Author:Richard Doster
Language: eng
Format: epub
Tags: Christy Award, Sportswriting, Baseball, Civil Rights, Integration, American South, Southern fiction, Jim Crow, bus boycott, segregation, 1950s
Publisher: David C Cook
Published: 2012-01-20T00:00:00+00:00


I walked back to the office through the town square, passing the barbershop, Reeves Department Store, the diner, the hardware store, and I thought, Why not? Why wouldn’t baseball be the thing that wrapped around our town and held it together? I understood Charley’s point. He lived for the game, for wins and losses, for outsmarting the guy in the other dugout, for transforming raw kids into graceful athletes who would, one day, take all that he’d preached and practice it in the game’s great cathedrals: Connie Mack Stadium, Sportsman’s Park, and Wrigley Field.

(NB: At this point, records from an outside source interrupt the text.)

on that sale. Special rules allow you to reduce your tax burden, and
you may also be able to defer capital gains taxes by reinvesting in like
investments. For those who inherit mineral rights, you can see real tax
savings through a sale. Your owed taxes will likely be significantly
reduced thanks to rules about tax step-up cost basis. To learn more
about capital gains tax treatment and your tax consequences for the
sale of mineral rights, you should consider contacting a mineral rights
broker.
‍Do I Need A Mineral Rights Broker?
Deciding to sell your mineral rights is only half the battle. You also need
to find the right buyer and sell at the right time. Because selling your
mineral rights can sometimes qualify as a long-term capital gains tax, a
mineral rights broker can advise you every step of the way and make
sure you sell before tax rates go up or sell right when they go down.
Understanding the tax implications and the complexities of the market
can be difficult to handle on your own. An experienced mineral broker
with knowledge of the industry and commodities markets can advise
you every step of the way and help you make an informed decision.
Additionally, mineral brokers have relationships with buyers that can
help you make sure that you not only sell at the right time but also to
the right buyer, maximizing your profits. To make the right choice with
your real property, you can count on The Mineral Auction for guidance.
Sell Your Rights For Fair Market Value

But I had the advantage of distance. I could see the game from a different perspective. And I understood, in a way Charley couldn’t, that baseball’s about more than wins and losses, or strategy, or the players’ performance. For six months a year baseball is the glue that binds fathers to sons; a topic that makes supper a time to look forward to; a season when moms, dads, kids, and neighbors all share the same hope. When I was sixteen and knew the answers to most of the world’s questions—when I couldn’t find a thing in common with a father who’d suddenly gone stupid—we had baseball and box scores. While guys like Charley schemed to win games—when they plotted hit-and-run attempts, sac flies, and pickoff plays—baseball sustained a bond that had, in every other place, come unglued.

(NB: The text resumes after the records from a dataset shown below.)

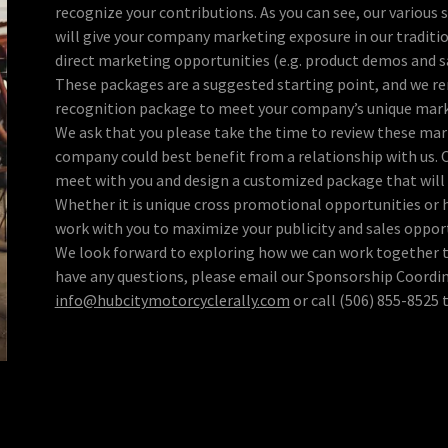
recognize your contributions. As you can see, our various 
will give your company marketing exposure in our traditi
direct marketing opportunities (e.g. product demos and s
These packages are a suggested starting point, and we r
recognition package to meet your company’s unique mark
We ask that you please take the time to review these mar
company could best benefit from a relationship with us. 
meet with you and design a customized package that will 
Whether it is unique cross promotional opportunities or h
work with you to maximize your publicity and sales oppor
We look forward to exploring how we can work together t
have any questions, please email our Sponsorship Coordin
info@hubcitymotorcyclerally.com
or call (506) 855-8525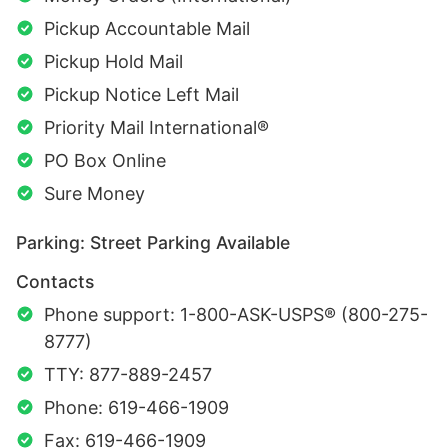
Pickup Accountable Mail
Pickup Hold Mail
Pickup Notice Left Mail
Priority Mail International®
PO Box Online
Sure Money
Parking: Street Parking Available
Contacts
Phone support: 1-800-ASK-USPS® (800-275-
8777)
TTY: 877-889-2457
Phone: 619-466-1909
Fax: 619-466-1909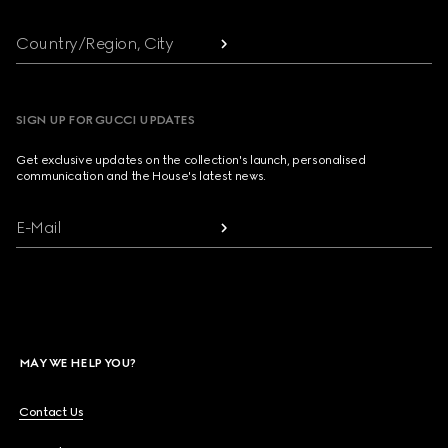
Country/Region, City
SIGN UP FOR GUCCI UPDATES
Get exclusive updates on the collection's launch, personalised
communication and the House's latest news.
E-Mail
MAY WE HELP YOU?
Contact Us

Far away in the back of my mind, I thought, though never dared to whisper, that baseball had cast its spell on me and Walter Jackson—a colored man and white man, who, if nothing else, shared a love for the game. So why couldn’t baseball be a bridge from Burt to Phil Edwards? From Joe to Chester LaBarr? From Helen to a waitress in Walter’s part of town?

Baseball was woven into our lives as seamlessly as our churches and schools. And because of Burt and Joe and Percy, it was a cloth that now covered the whole town.

Baseball’s purpose, I thought, was surely nobler than Donny Jones’ long and last shot at a big-league career.